··· THE DATA

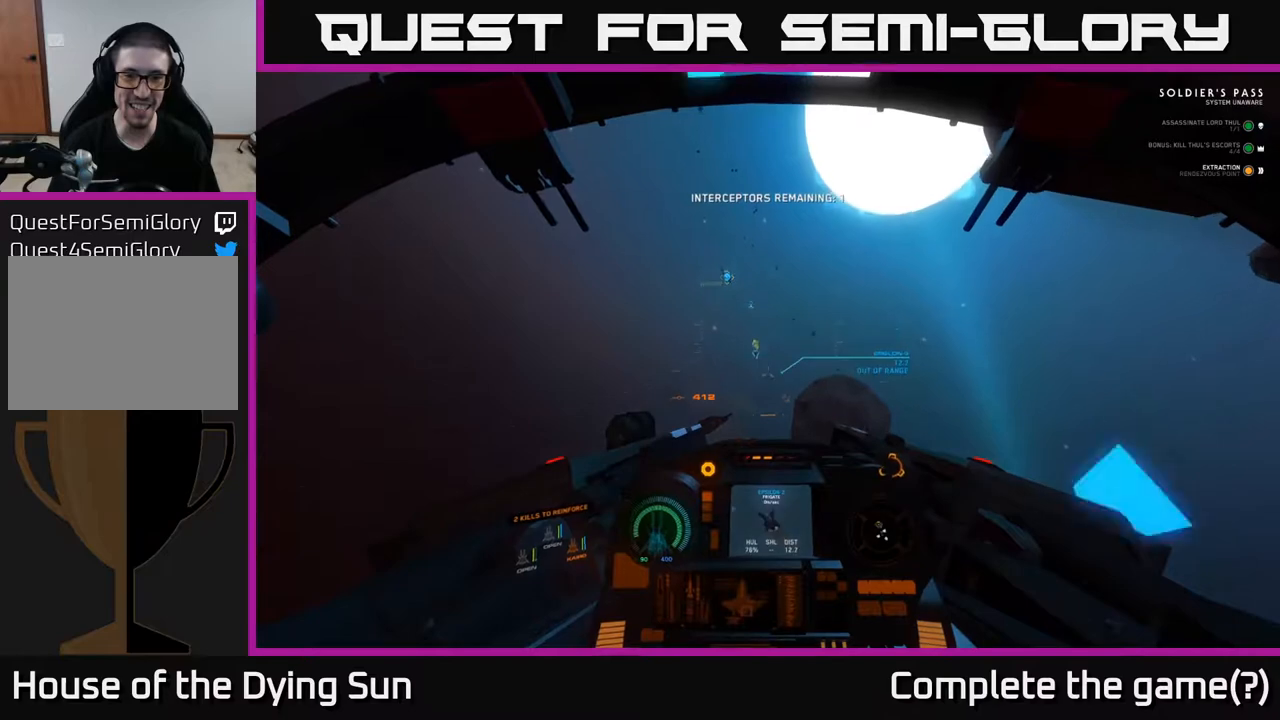
{"buttons": ["L2"], "left_stick": "center", "right_stick": "center", "events": [[17, "R1", "up"], [50, "right_stick", "down"], [183, "right_stick", "center"], [333, "right_stick", "up"], [433, "right_stick", "center"]]}
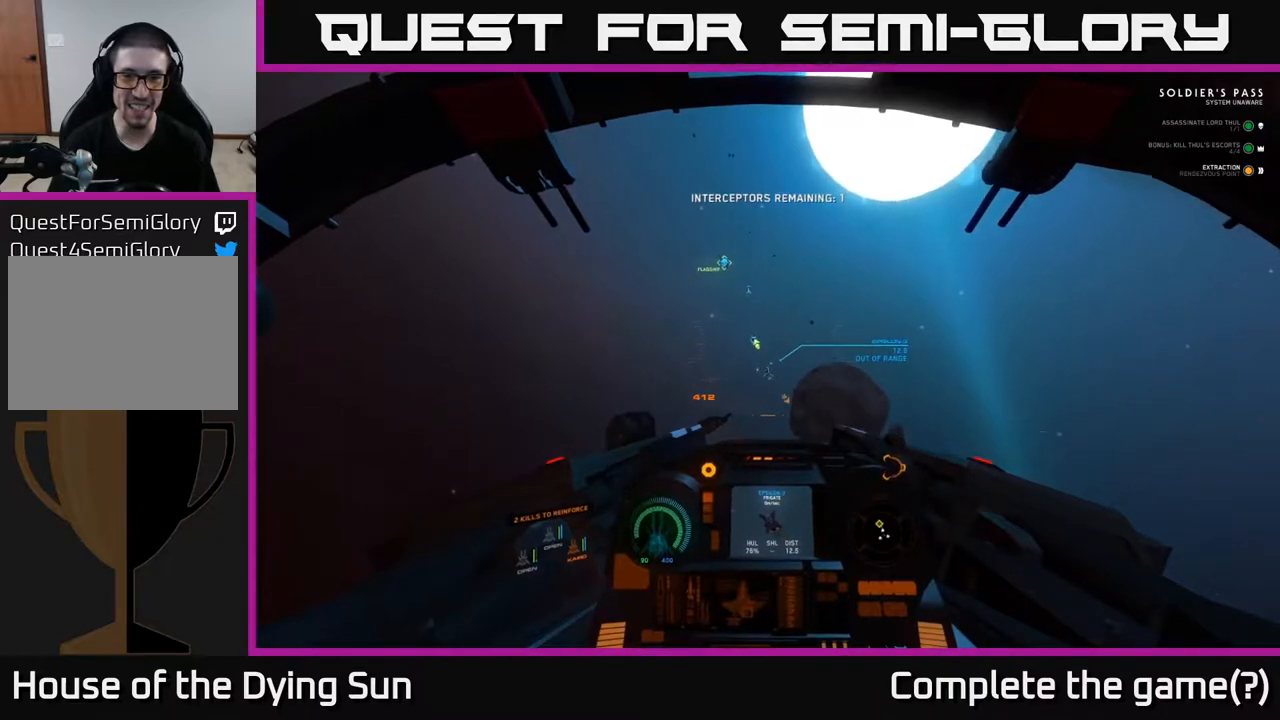
{"buttons": ["L2"], "left_stick": "center", "right_stick": "center", "events": []}
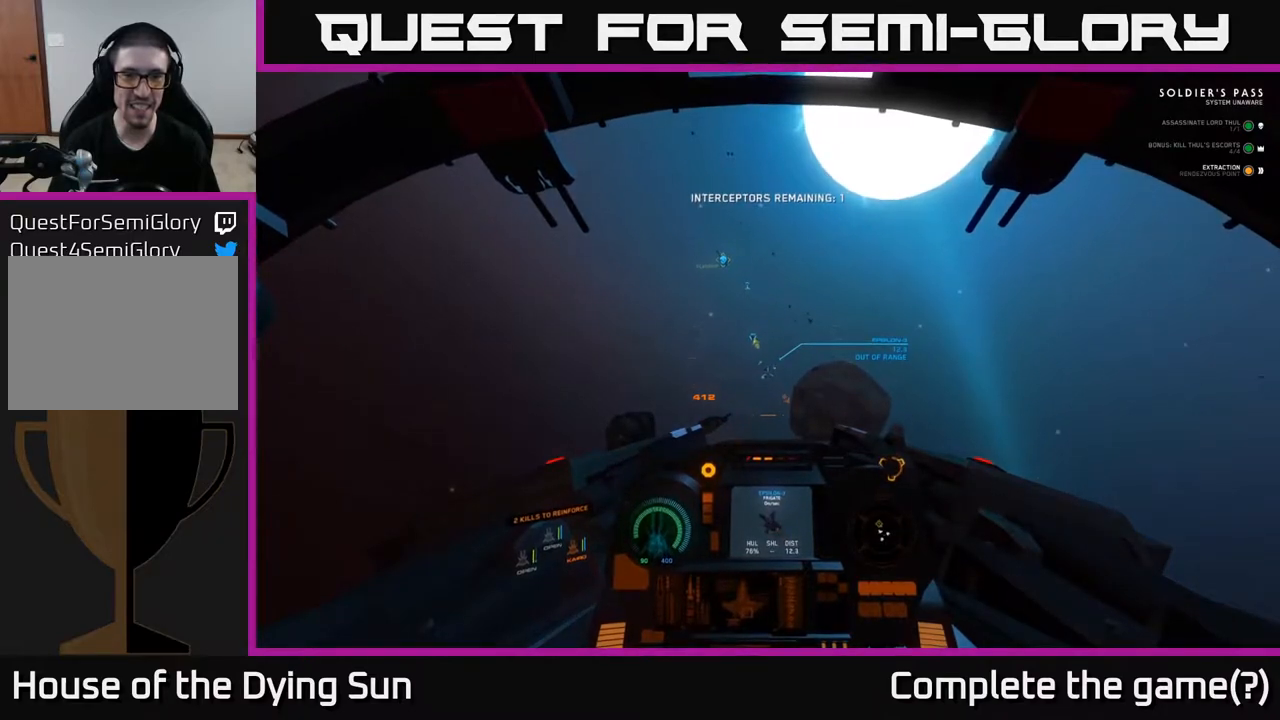
{"buttons": ["L2"], "left_stick": "center", "right_stick": "up-left", "events": [[150, "right_stick", "up-left"]]}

······

● **EXERCISE**: Copy out all of the data word for word. Do not carry over any picture.

● **OUTPUT FOR THIS EXERCISE**:
{"buttons": ["L2"], "left_stick": "center", "right_stick": "center", "events": [[17, "R1", "up"], [50, "right_stick", "down"], [183, "right_stick", "center"], [333, "right_stick", "up"], [433, "right_stick", "center"]]}
{"buttons": ["L2"], "left_stick": "center", "right_stick": "center", "events": []}
{"buttons": ["L2"], "left_stick": "center", "right_stick": "up-left", "events": [[150, "right_stick", "up-left"]]}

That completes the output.